PASSAGE PROVIDED:
——
2014-04-15 18:28 GMT-04:00 Andreas Gal <andreas....@gmail.com>:

>
> You can’t beat the competition by fast following the competition. Our
> competition are native, closed, proprietary ecosystems. To beat them, the
> Web has to be on the bleeding edge of technology. I would love to see VR
> support in the Web platform before its available as a builtin capability in
> any major native platform.
>

Can't we?   (referring to: "You can’t beat the competition by fast
following the competition.")

The Web has a huge advantage over the competition ("native, closed,
proprietary ecosystems"):

The web only needs to be good enough.

Look at all the wins that we're currently scoring with Web games. (I
mention games because that's relevant to this thread). My understanding of
this year's GDC announcements is that we're winning. To achieve that, we
didn't really give the web any technical superiority over other platforms;
in fact, we didn't even need to achieve parity. We merely made it good
enough. For example, the competition is innovating with a completely new
platform to "run native code on the web", but with asm.js and emscripten
we're showing that javascript is in fact good enough, so we end up winning
anyway.
——
GIVEN INFORMATION:
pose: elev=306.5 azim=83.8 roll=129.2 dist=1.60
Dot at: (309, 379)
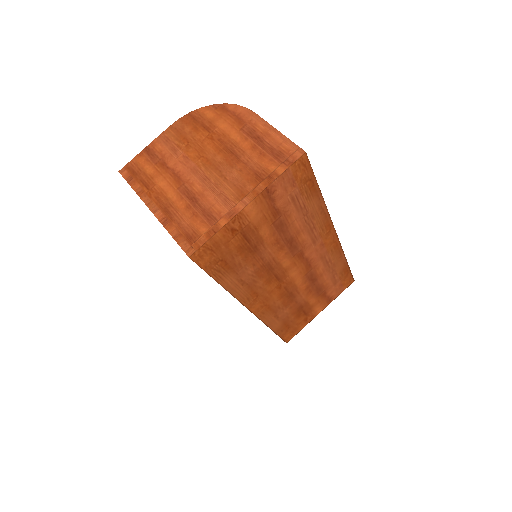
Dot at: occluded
——
EXERCISE SET:
A – According to the email reply about the Web and its native competition, what does the Web only need to be?
B – Write what comes next in the email reply about the Web and its native competition, starting after its last sentence.
The data aren't needed for any of this.

ANSWERS IN ORDER:
A – Good enough.

B –
What we need to ensure to keep winning is 1) that the Web remains good
enough and 2) that it remains true, that the Web only needs to be good
enough.

In this respect, more innovation is not necessarily better, and in fact,
the cost of innovating in the wrong direction could be particularly high
for the Web compared to other platforms. We need to understand the above 2)
point and make sure that we don't regress it. 2) probably has something to
do with the fact that the Web is the one "write once, run anywhere"
platform and, on top of that, also offers "run forever". Indeed, compared
to other platforms, we care much more about portability and we are much
more serious about committing to long-term platform stability. Now my point
is that we can only do that by being picky with what we support. There's no
magic here; we don't get the above 2) point for free.

Benoit


>
> Andreas
>
> On Apr 15, 2014, at 2:57 PM, Robert O'Callahan <rob...@ocallahan.org>
> wrote:
>
> > On Wed, Apr 16, 2014 at 3:14 AM, Benoit Jacob <jacob.benoi...@gmail.com
> >wrote:
> >
> >> If VR is not yet a thing on the Web, could you elaborate on why you
> think
> >> it should be?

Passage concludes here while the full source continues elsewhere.